▸ Task
Could you restate the entries below word for word and leave the images out?

▸ Data for analysis
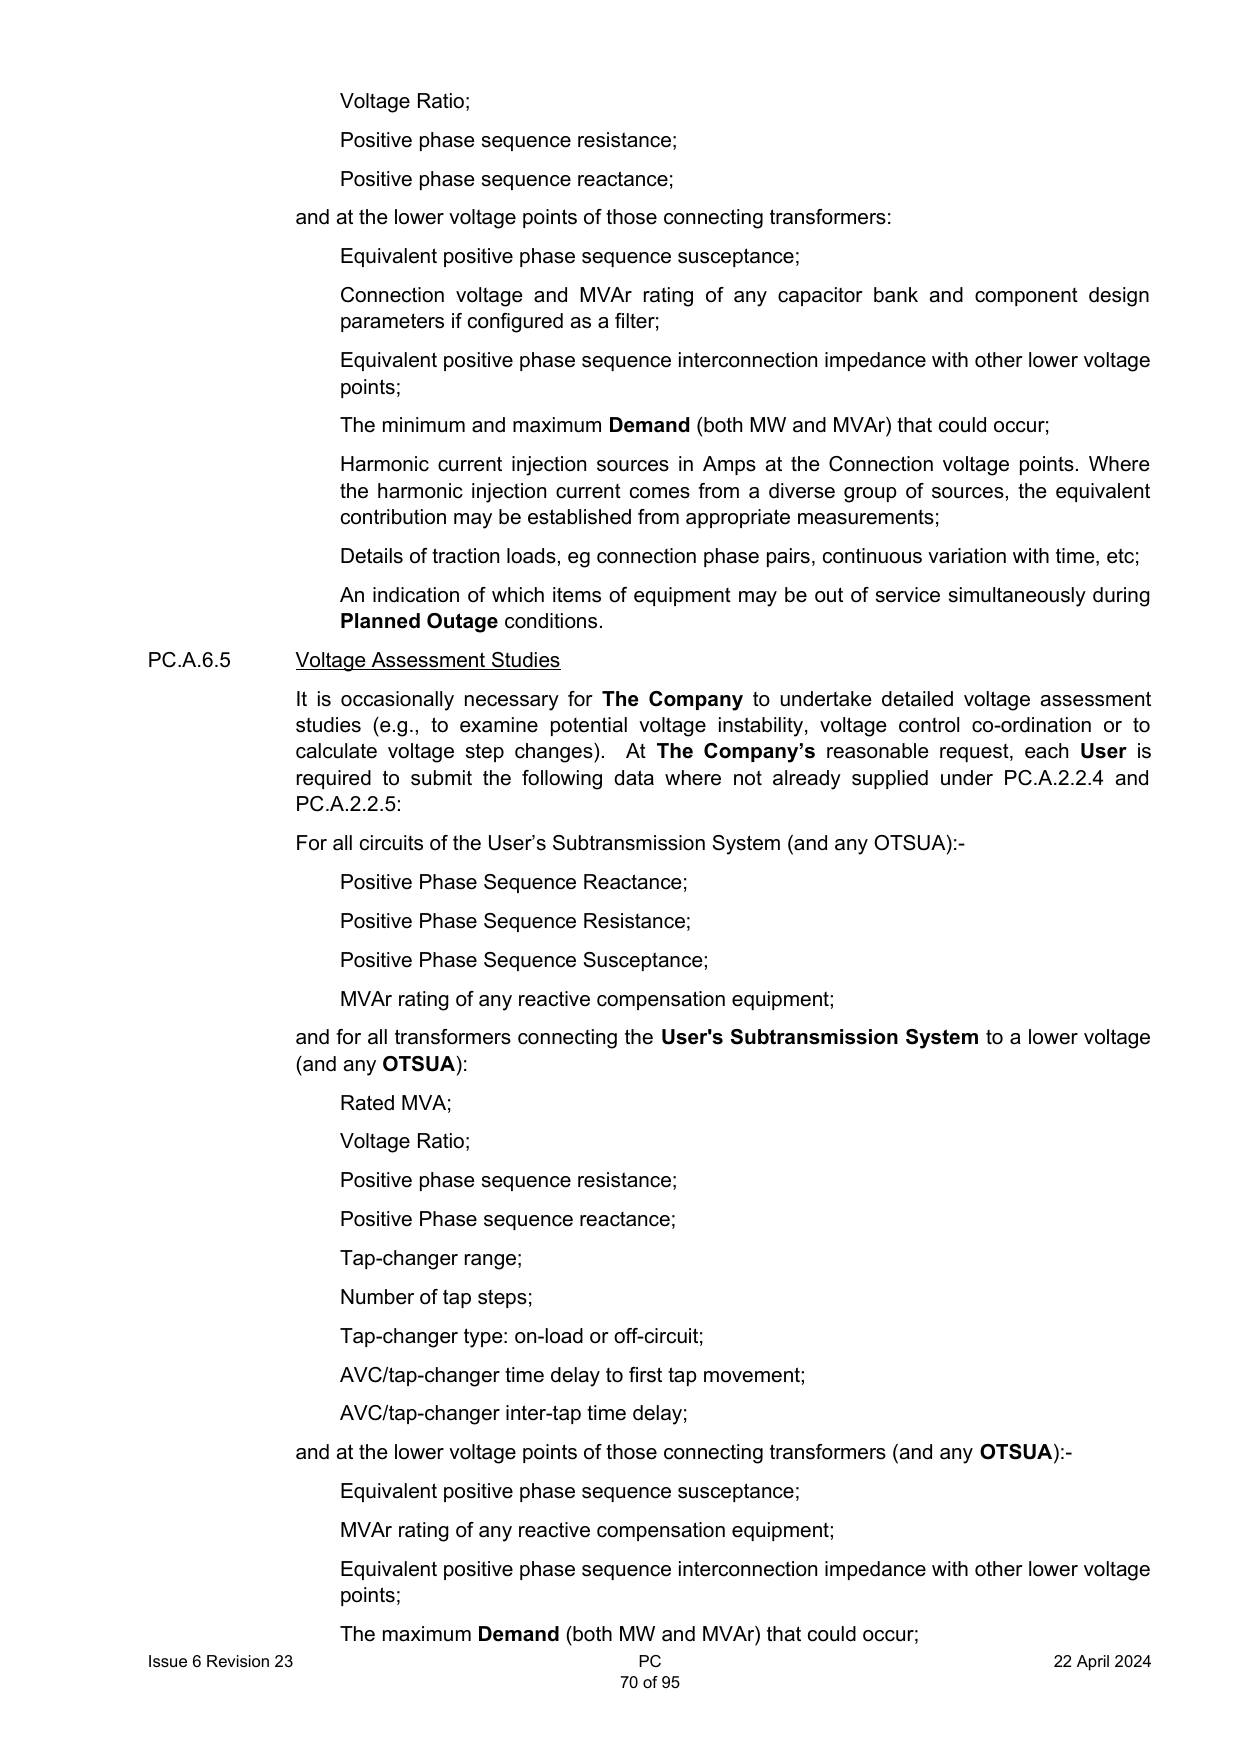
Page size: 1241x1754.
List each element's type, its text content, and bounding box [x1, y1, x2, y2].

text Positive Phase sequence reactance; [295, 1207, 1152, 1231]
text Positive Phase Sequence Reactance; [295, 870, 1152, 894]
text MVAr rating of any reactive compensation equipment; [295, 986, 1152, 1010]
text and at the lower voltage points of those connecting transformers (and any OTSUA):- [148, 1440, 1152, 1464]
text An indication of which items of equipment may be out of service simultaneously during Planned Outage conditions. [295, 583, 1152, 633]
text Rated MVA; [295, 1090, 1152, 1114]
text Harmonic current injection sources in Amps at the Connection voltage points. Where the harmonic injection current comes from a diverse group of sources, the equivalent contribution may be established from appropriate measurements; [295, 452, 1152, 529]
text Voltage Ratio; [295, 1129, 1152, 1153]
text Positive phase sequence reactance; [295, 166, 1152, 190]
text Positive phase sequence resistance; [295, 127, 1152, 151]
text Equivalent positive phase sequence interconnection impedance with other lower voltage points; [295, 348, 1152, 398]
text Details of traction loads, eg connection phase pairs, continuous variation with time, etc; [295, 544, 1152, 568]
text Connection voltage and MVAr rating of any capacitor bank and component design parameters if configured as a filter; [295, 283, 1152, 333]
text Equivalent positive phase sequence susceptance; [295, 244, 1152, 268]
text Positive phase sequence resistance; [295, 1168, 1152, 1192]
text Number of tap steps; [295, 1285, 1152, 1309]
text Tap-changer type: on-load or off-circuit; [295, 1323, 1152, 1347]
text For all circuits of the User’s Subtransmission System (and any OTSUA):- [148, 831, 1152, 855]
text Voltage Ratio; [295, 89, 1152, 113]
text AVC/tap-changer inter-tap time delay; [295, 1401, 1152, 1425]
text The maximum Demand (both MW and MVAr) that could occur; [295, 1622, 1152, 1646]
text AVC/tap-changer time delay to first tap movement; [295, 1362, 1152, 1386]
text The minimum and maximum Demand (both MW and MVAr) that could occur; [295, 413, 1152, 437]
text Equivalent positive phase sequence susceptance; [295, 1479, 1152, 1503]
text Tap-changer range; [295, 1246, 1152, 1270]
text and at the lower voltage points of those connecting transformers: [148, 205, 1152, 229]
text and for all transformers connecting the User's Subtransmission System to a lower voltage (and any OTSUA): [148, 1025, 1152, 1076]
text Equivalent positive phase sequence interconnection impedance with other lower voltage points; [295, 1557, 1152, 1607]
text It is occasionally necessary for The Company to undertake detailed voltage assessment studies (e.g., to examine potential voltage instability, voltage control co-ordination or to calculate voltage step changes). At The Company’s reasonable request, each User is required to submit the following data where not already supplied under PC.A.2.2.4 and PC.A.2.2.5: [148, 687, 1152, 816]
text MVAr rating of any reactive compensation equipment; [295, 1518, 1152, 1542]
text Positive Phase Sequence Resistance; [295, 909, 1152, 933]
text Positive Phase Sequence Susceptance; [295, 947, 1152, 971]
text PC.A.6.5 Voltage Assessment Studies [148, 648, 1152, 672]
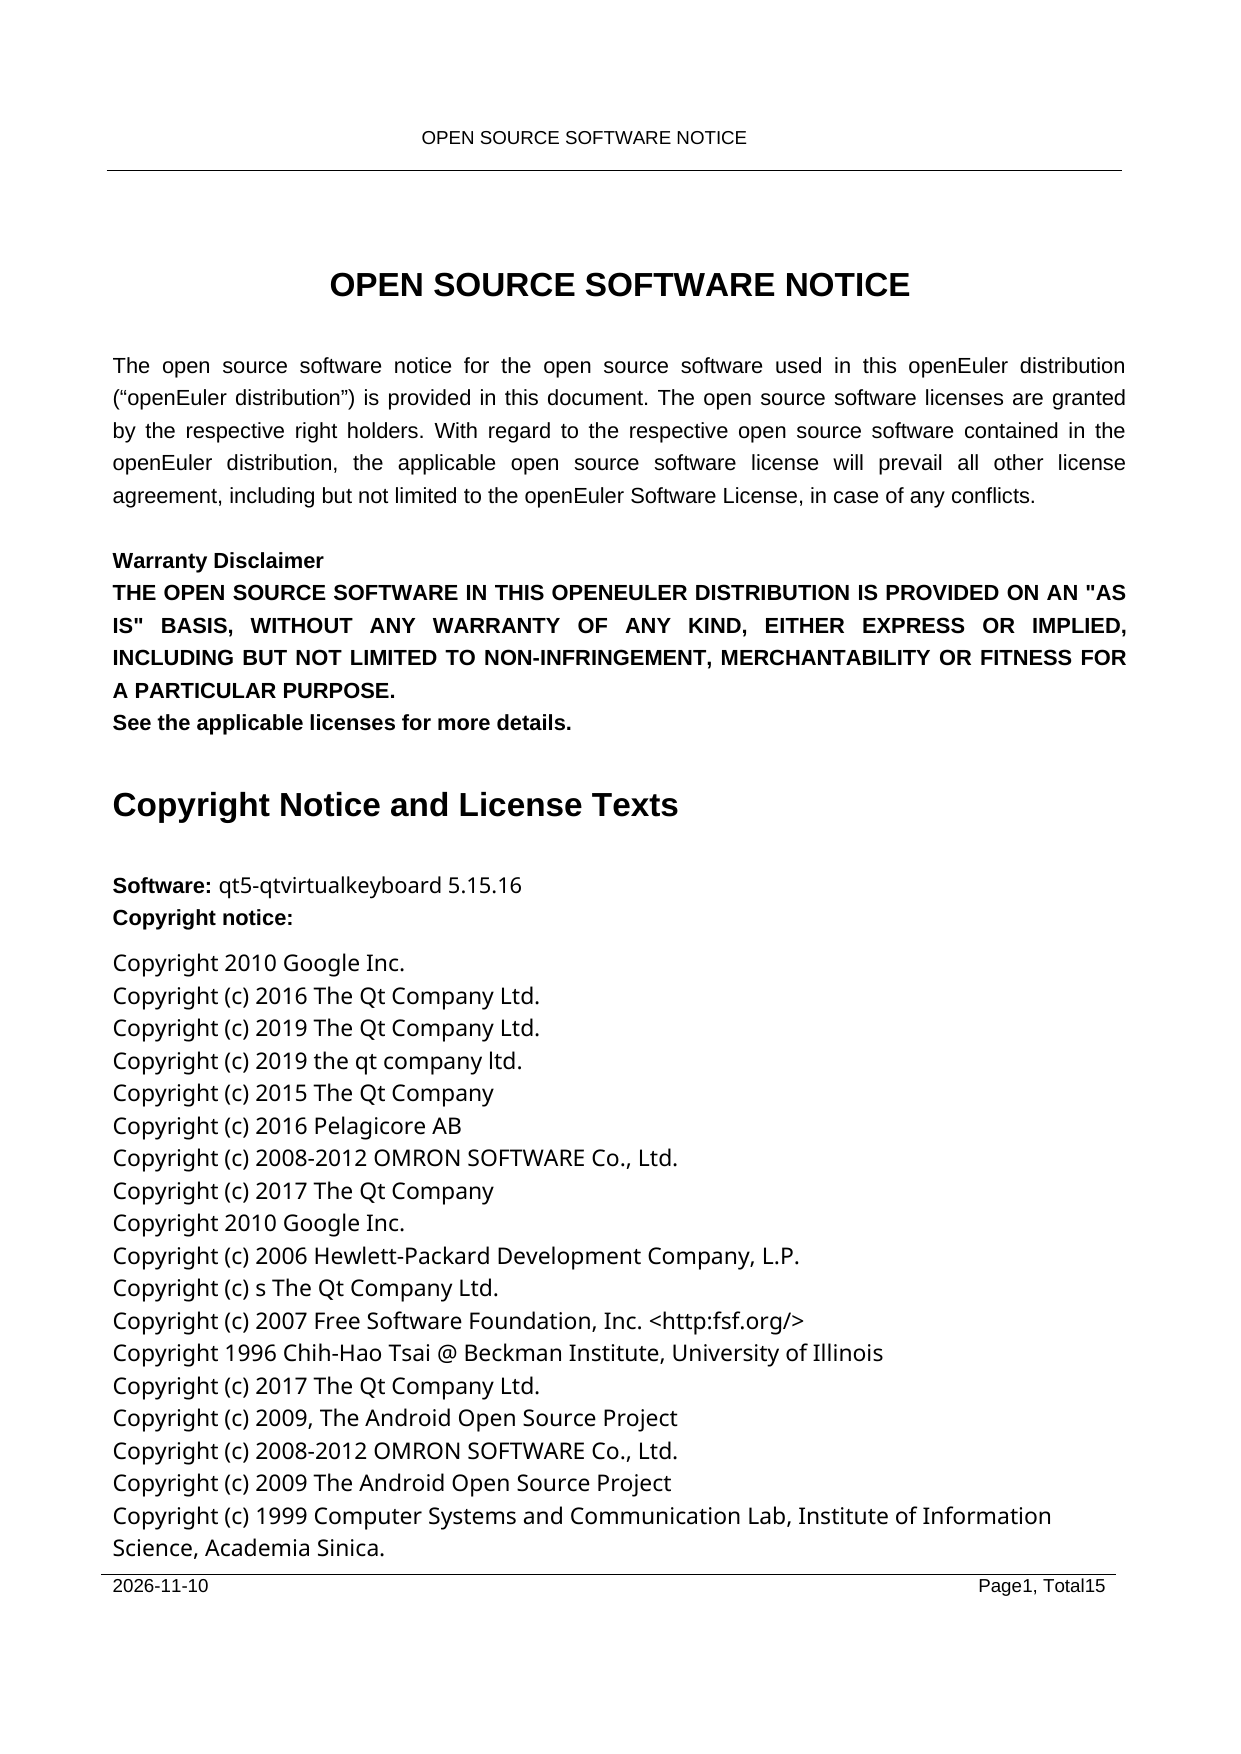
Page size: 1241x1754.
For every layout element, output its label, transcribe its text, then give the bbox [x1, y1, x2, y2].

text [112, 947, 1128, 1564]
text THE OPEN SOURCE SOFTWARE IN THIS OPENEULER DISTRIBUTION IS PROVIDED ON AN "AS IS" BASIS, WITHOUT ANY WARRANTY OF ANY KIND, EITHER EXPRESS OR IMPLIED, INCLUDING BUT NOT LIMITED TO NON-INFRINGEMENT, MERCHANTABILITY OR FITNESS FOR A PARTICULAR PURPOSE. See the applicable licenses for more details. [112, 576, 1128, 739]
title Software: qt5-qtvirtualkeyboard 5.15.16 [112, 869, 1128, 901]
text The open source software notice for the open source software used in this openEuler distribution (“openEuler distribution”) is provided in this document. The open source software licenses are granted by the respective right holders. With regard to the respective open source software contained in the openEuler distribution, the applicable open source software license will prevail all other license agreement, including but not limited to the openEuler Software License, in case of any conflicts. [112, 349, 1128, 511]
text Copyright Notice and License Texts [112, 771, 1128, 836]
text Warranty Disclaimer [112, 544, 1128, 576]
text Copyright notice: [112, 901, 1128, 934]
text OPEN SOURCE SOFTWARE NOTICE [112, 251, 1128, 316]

▸ Answer for this exercise
Page size: 1241x1754.
List each element's type, its text content, and bounding box [x1, y1, x2, y2].

text Positive Phase sequence reactance; [295, 1207, 1152, 1231]
text Positive Phase Sequence Reactance; [295, 870, 1152, 894]
text MVAr rating of any reactive compensation equipment; [295, 986, 1152, 1010]
text and at the lower voltage points of those connecting transformers (and any OTSUA):- [148, 1440, 1152, 1464]
text An indication of which items of equipment may be out of service simultaneously during Planned Outage conditions. [295, 583, 1152, 633]
text Rated MVA; [295, 1090, 1152, 1114]
text Harmonic current injection sources in Amps at the Connection voltage points. Where the harmonic injection current comes from a diverse group of sources, the equivalent contribution may be established from appropriate measurements; [295, 452, 1152, 529]
text Voltage Ratio; [295, 1129, 1152, 1153]
text Positive phase sequence reactance; [295, 166, 1152, 190]
text Positive phase sequence resistance; [295, 127, 1152, 151]
text Equivalent positive phase sequence interconnection impedance with other lower voltage points; [295, 348, 1152, 398]
text Details of traction loads, eg connection phase pairs, continuous variation with time, etc; [295, 544, 1152, 568]
text Connection voltage and MVAr rating of any capacitor bank and component design parameters if configured as a filter; [295, 283, 1152, 333]
text Equivalent positive phase sequence susceptance; [295, 244, 1152, 268]
text Positive phase sequence resistance; [295, 1168, 1152, 1192]
text Number of tap steps; [295, 1285, 1152, 1309]
text Tap-changer type: on-load or off-circuit; [295, 1323, 1152, 1347]
text For all circuits of the User’s Subtransmission System (and any OTSUA):- [148, 831, 1152, 855]
text Voltage Ratio; [295, 89, 1152, 113]
text AVC/tap-changer inter-tap time delay; [295, 1401, 1152, 1425]
text The maximum Demand (both MW and MVAr) that could occur; [295, 1622, 1152, 1646]
text AVC/tap-changer time delay to first tap movement; [295, 1362, 1152, 1386]
text The minimum and maximum Demand (both MW and MVAr) that could occur; [295, 413, 1152, 437]
text Equivalent positive phase sequence susceptance; [295, 1479, 1152, 1503]
text Tap-changer range; [295, 1246, 1152, 1270]
text and at the lower voltage points of those connecting transformers: [148, 205, 1152, 229]
text and for all transformers connecting the User's Subtransmission System to a lower voltage (and any OTSUA): [148, 1025, 1152, 1076]
text Equivalent positive phase sequence interconnection impedance with other lower voltage points; [295, 1557, 1152, 1607]
text It is occasionally necessary for The Company to undertake detailed voltage assessment studies (e.g., to examine potential voltage instability, voltage control co-ordination or to calculate voltage step changes). At The Company’s reasonable request, each User is required to submit the following data where not already supplied under PC.A.2.2.4 and PC.A.2.2.5: [148, 687, 1152, 816]
text MVAr rating of any reactive compensation equipment; [295, 1518, 1152, 1542]
text Positive Phase Sequence Resistance; [295, 909, 1152, 933]
text Positive Phase Sequence Susceptance; [295, 947, 1152, 971]
text PC.A.6.5 Voltage Assessment Studies [148, 648, 1152, 672]
Page size: 1241x1754.
For every layout element, output its label, transcribe its text, then give the bbox [x1, y1, x2, y2].

text [112, 947, 1128, 1564]
text THE OPEN SOURCE SOFTWARE IN THIS OPENEULER DISTRIBUTION IS PROVIDED ON AN "AS IS" BASIS, WITHOUT ANY WARRANTY OF ANY KIND, EITHER EXPRESS OR IMPLIED, INCLUDING BUT NOT LIMITED TO NON-INFRINGEMENT, MERCHANTABILITY OR FITNESS FOR A PARTICULAR PURPOSE. See the applicable licenses for more details. [112, 576, 1128, 739]
title Software: qt5-qtvirtualkeyboard 5.15.16 [112, 869, 1128, 901]
text The open source software notice for the open source software used in this openEuler distribution (“openEuler distribution”) is provided in this document. The open source software licenses are granted by the respective right holders. With regard to the respective open source software contained in the openEuler distribution, the applicable open source software license will prevail all other license agreement, including but not limited to the openEuler Software License, in case of any conflicts. [112, 349, 1128, 511]
text Copyright Notice and License Texts [112, 771, 1128, 836]
text Warranty Disclaimer [112, 544, 1128, 576]
text Copyright notice: [112, 901, 1128, 934]
text OPEN SOURCE SOFTWARE NOTICE [112, 251, 1128, 316]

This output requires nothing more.